EXERCISE GOAL: The whole listing, please: repeat it exactly, with the pictures left out.

PROVIDED MATERIAL:
····················
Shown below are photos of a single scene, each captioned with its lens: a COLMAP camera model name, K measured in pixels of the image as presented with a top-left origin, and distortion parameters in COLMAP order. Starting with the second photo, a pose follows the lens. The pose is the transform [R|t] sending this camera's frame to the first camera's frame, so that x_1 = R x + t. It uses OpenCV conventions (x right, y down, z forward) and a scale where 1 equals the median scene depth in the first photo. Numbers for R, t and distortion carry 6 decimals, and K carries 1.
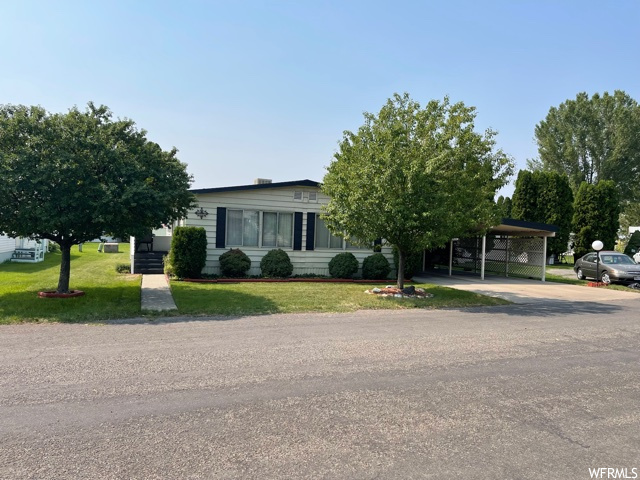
lens RADIAL K [[482.6, 0, 332.7], [0, 482.6, 236.1], [0, 0, 1]] dist [0.032578, -0.026634]
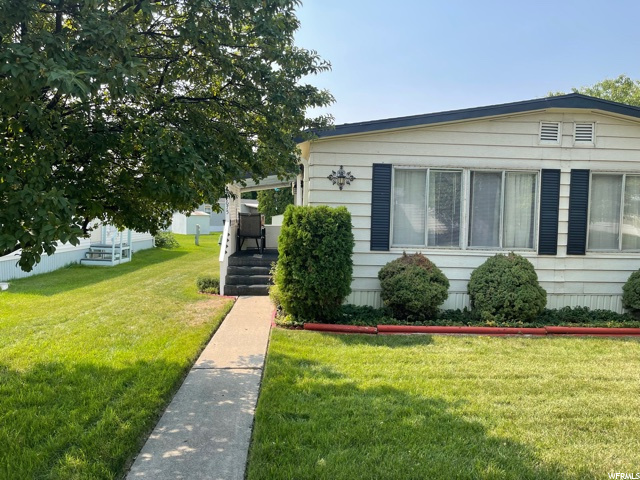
lens RADIAL K [[482.6, 0, 320.1], [0, 482.6, 238.1], [0, 0, 1]] dist [0.032578, -0.026634]
pose [[0.953221, -0.003545, -0.302254, -0.143869], [0.013502, 0.999433, 0.030860, -0.003125], [0.301973, -0.033497, 0.952728, 0.527166]]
····················
TASK SOLUTION:
Shown below are photos of a single scene, each captioned with its lens: a COLMAP camera model name, K measured in pixels of the image as presented with a top-left origin, and distortion parameters in COLMAP order. Starting with the second photo, a pose follows the lens. The pose is the transform [R|t] sending this camera's frame to the first camera's frame, so that x_1 = R x + t. It uses OpenCV conventions (x right, y down, z forward) and a scale where 1 equals the median scene depth in the first photo. Numbers for R, t and distortion carry 6 decimals, and K carries 1.
lens RADIAL K [[482.6, 0, 332.7], [0, 482.6, 236.1], [0, 0, 1]] dist [0.032578, -0.026634]
lens RADIAL K [[482.6, 0, 320.1], [0, 482.6, 238.1], [0, 0, 1]] dist [0.032578, -0.026634]
pose [[0.953221, -0.003545, -0.302254, -0.143869], [0.013502, 0.999433, 0.030860, -0.003125], [0.301973, -0.033497, 0.952728, 0.527166]]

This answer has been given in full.